### LISTED RECORDS ###

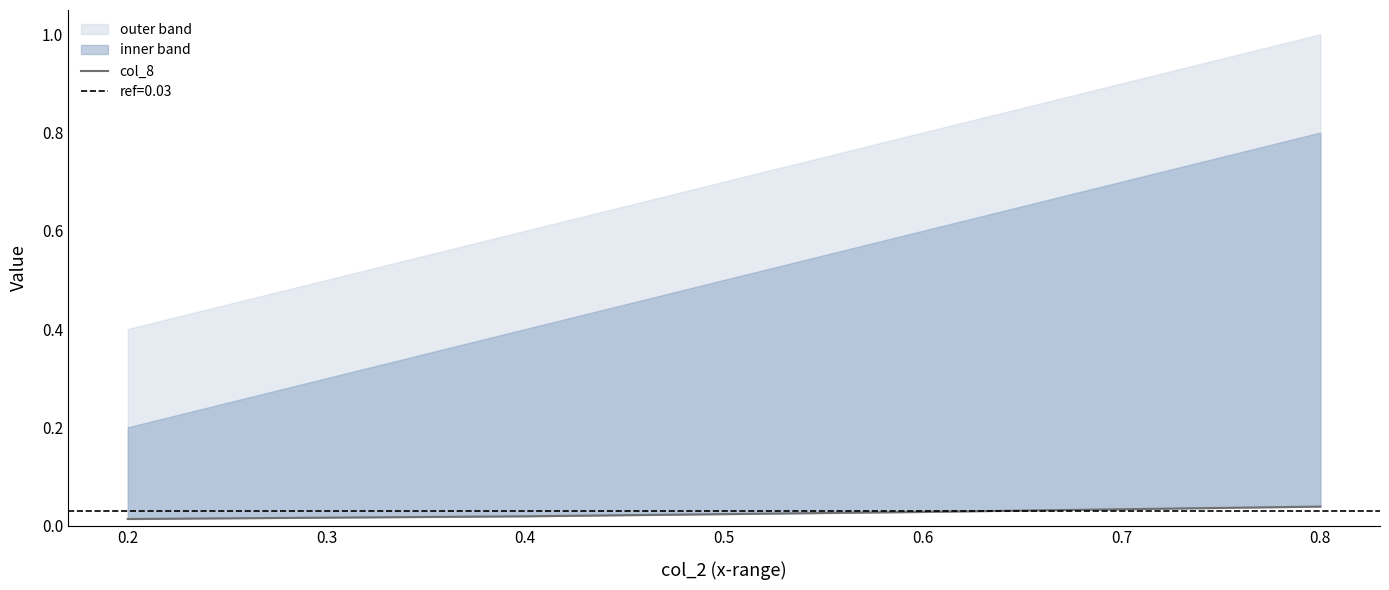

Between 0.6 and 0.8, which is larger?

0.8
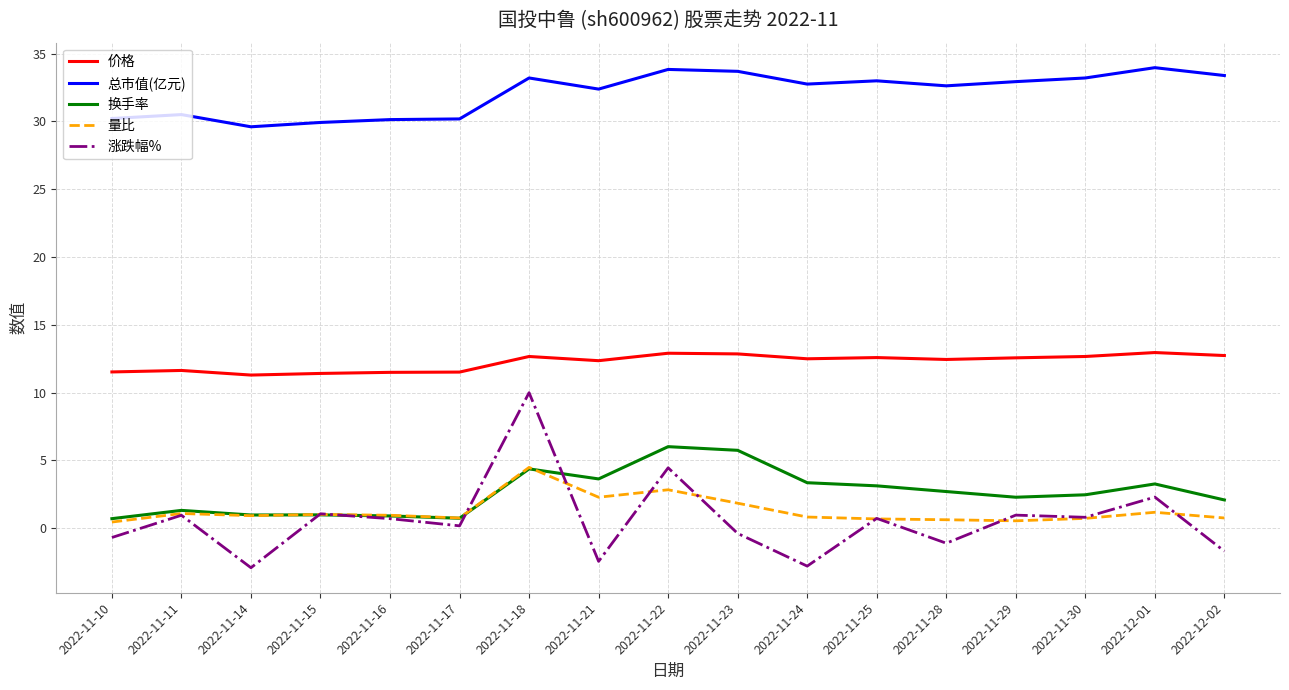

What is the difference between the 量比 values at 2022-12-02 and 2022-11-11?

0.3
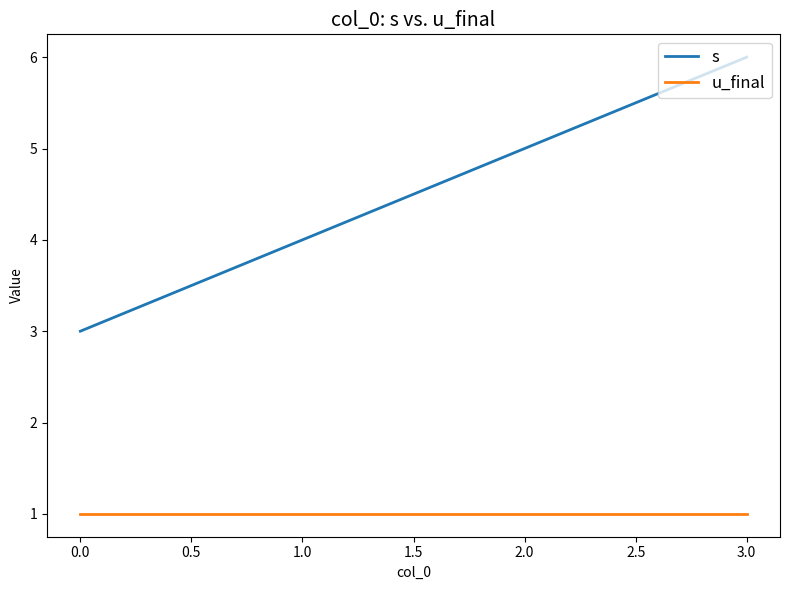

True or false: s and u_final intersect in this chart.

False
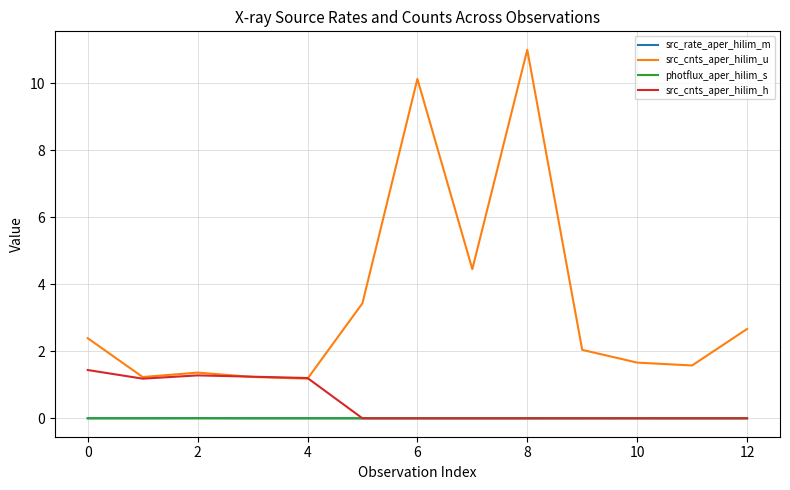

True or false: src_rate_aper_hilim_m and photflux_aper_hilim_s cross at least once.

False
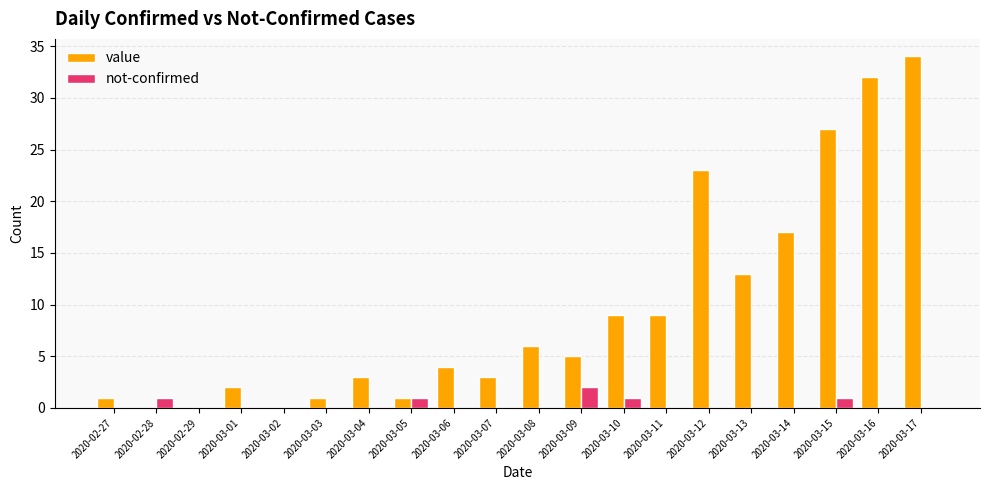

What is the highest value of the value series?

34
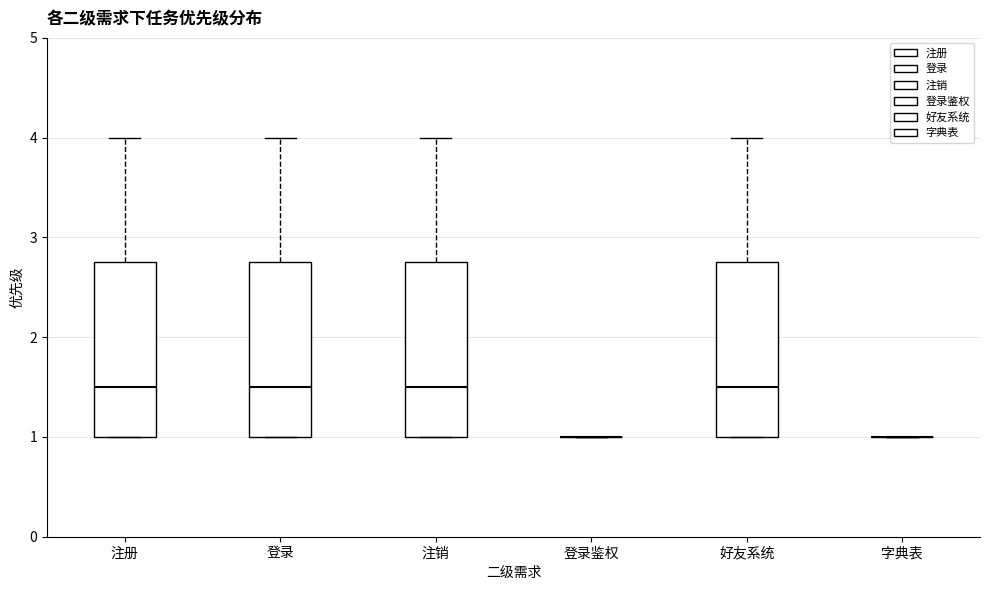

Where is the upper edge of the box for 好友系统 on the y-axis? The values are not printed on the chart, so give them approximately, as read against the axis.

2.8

###

• _TASK DETAILS_
Please reproduce the data above with "chart" replaced by "graph" and all else left unchanged. Omit the pictures from your answer.

• _TASK RESULT_
Between 0.6 and 0.8, which is larger?

0.8

What is the difference between the 量比 values at 2022-12-02 and 2022-11-11?

0.3

True or false: s and u_final intersect in this graph.

False

True or false: src_rate_aper_hilim_m and photflux_aper_hilim_s cross at least once.

False

What is the highest value of the value series?

34

Where is the upper edge of the box for 好友系统 on the y-axis? The values are not printed on the graph, so give them approximately, as read against the axis.

2.8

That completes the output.